I have a 2010 brute and was wondering how to get my brute to idle under water without my hand on throttle. Suggestions. Simply turn idle up? It is fuel injected.


----------



## filthyredneck (Feb 10, 2010)

It honestly should idle without adjusting anything (my renegade and 08 brute both idle fine even if the exhaust is under water), but if you feel it needs to be idled higher then the easiest way in my opinion would be to clock the throttle position sensor just a couple degrees.

*just be sure that you have everything sealed and dielectric grease where it's needed

"Killing Time Using Tapatalk 2"


----------



## jrpro130 (May 10, 2009)

None of my brutes have ever idled under water. The 05, two 08, and the 12 I just snorkeled. Along with everyone we ride with. They just don't have the compression to idle under water. I tried turning the idle up but you run into belt problems. It will screech your belt because its trying to engage it because of the higher rpm

IMO get a swamp series with a stack and u can idle under water for a minute or so before it dies. They aren't completely water tight...

I had gold primary red secondary so the engagement was high. I just made sure to have my thumb on the throttle a little if I had to stop when the exhaust was under water. It would not spin the tires but it won't die. 

Now my can am...idles under water like a beast!!!

The grizzly does also, along with many others. 

For some reason my Honda 500 doesn't idle under water either 


Should be wrenching instead of using TapaTalk


----------



## Onethej (Sep 16, 2012)

I'm running 28" vamps with stock clutching. Change it? If so what to? That way I could bump the idle up and not engage the clutch. Can I change the throttle position sensor clocking myself or does the dealer have to? Or do I just adjust cable per service manual?


----------



## filthyredneck (Feb 10, 2010)

^i never thought about compression being an issue....my blue brute is at 11.5:1 so maybe that is why I never had probs with it. My 05 isn't ridden in the water ever so I dont know about it... It just has snorks for insurance in some of the deep mud.

"Killing Time Using Tapatalk 2"


----------



## jrpro130 (May 10, 2009)

Onethej said:


> I'm running 28" vamps with stock clutching. Change it? If so what to? That way I could bump the idle up and not engage the clutch. Can I change the throttle position sensor clocking myself or does the dealer have to? Or do I just adjust cable per service manual?

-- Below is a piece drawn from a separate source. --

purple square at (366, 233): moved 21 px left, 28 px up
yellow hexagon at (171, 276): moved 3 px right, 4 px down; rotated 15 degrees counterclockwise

I'm not an expert on clutching honestly. I just know what to run for 29.5 and up. But I'm sure someone else can tell you what's better. 

Honestly I tried all of the stuff. I tried idle up and all. There is no real solution aside from swamp series with a snorkel or a high compression motor. Or do like I did for years which is just hold your thumb on the throttle a tiny bit!

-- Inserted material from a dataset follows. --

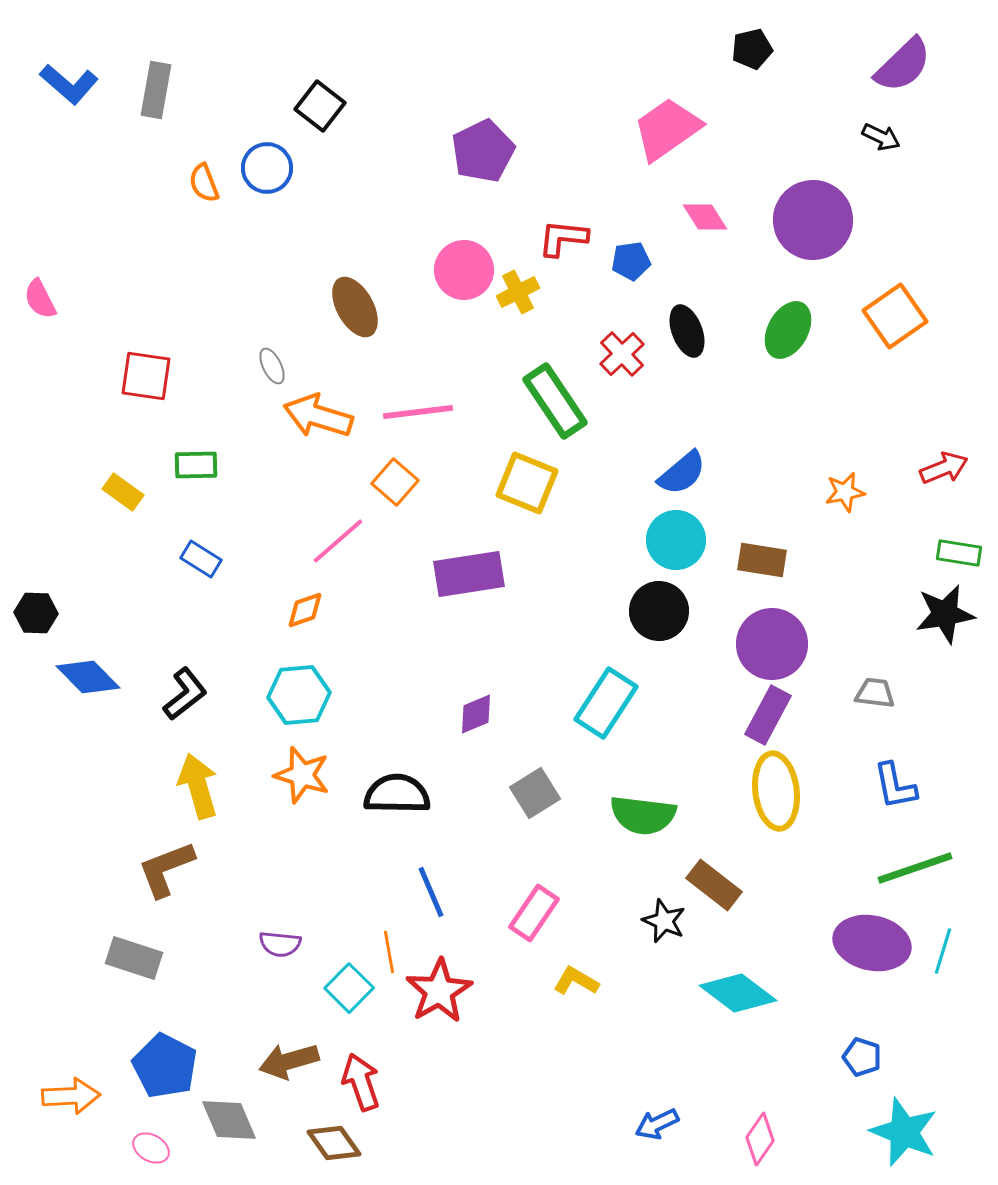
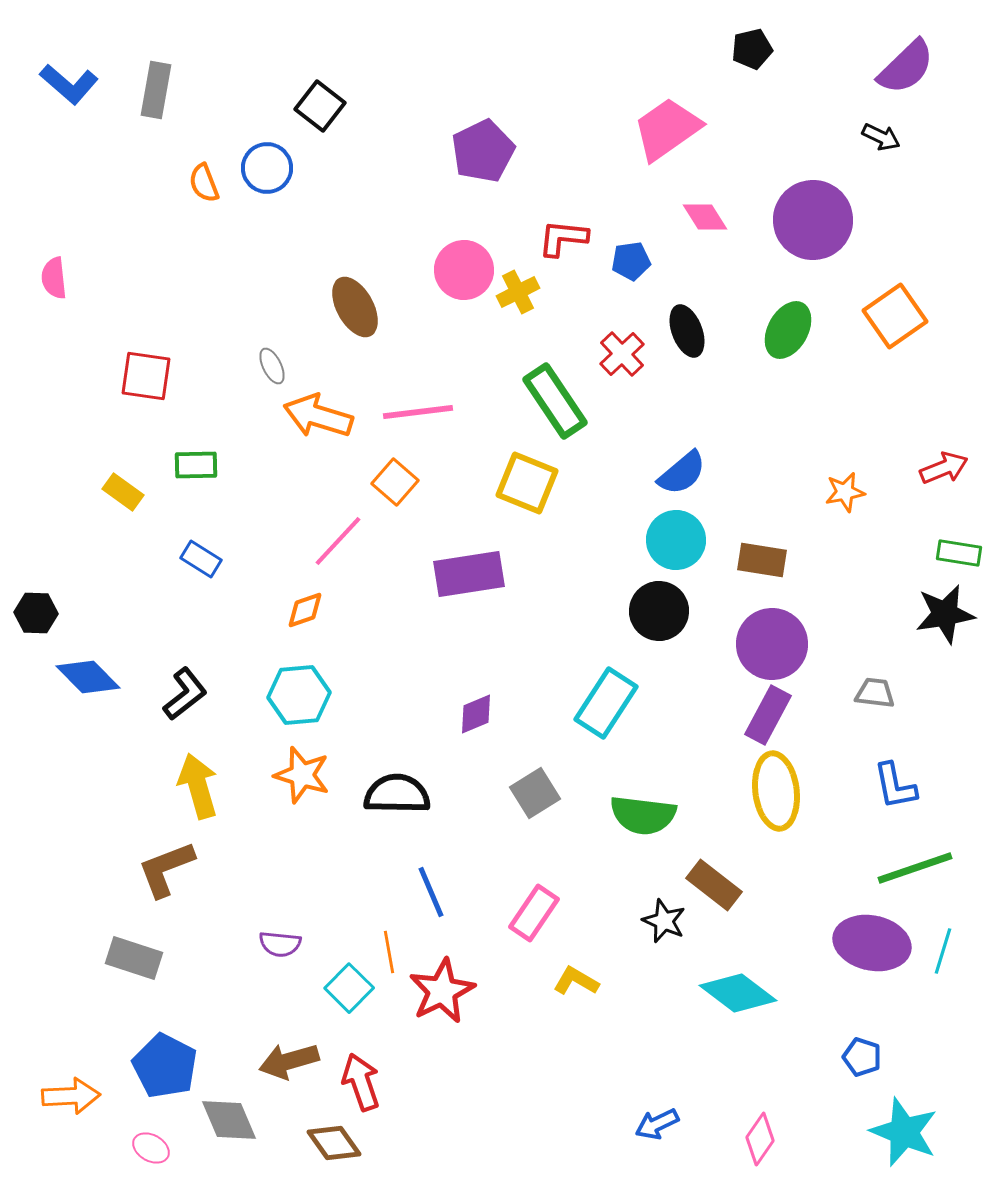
purple semicircle at (903, 65): moved 3 px right, 2 px down
pink semicircle at (40, 299): moved 14 px right, 21 px up; rotated 21 degrees clockwise
pink line at (338, 541): rotated 6 degrees counterclockwise
red star at (439, 991): moved 3 px right; rotated 4 degrees clockwise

Should be wrenching instead of using TapaTalk


----------



## DaveMK1 (Nov 8, 2009)

I'm afraid to take my thumb off the throttle under water lol. Dont trust the motor enough to stay running at idle underwater. I'm sure it's because the stock motors dont have enough compression to over come the added back pressure from being submerged.


----------



## brutemike (Mar 23, 2010)

If you can make a short snorkel for it then put heat wrap on it works great. Just make it high enough to clear the rack.


----------



## narfbrain (Sep 25, 2012)

brutes and hondas do not like to run under water i can attest to that the honda has big gun exaust which is LOUD but with the snorkel on there gets alot deeper sounding and manageable, i like my machines loud but i think the exhaust snork for the brute is a little TOO MUCH and trust me noone your riding with will want too be behind you (not that they have much choice with a brute :rockn: lol) just turn your idle up a bit to keep her running and try to keep her moving and hope not have to put er in reverse lol


----------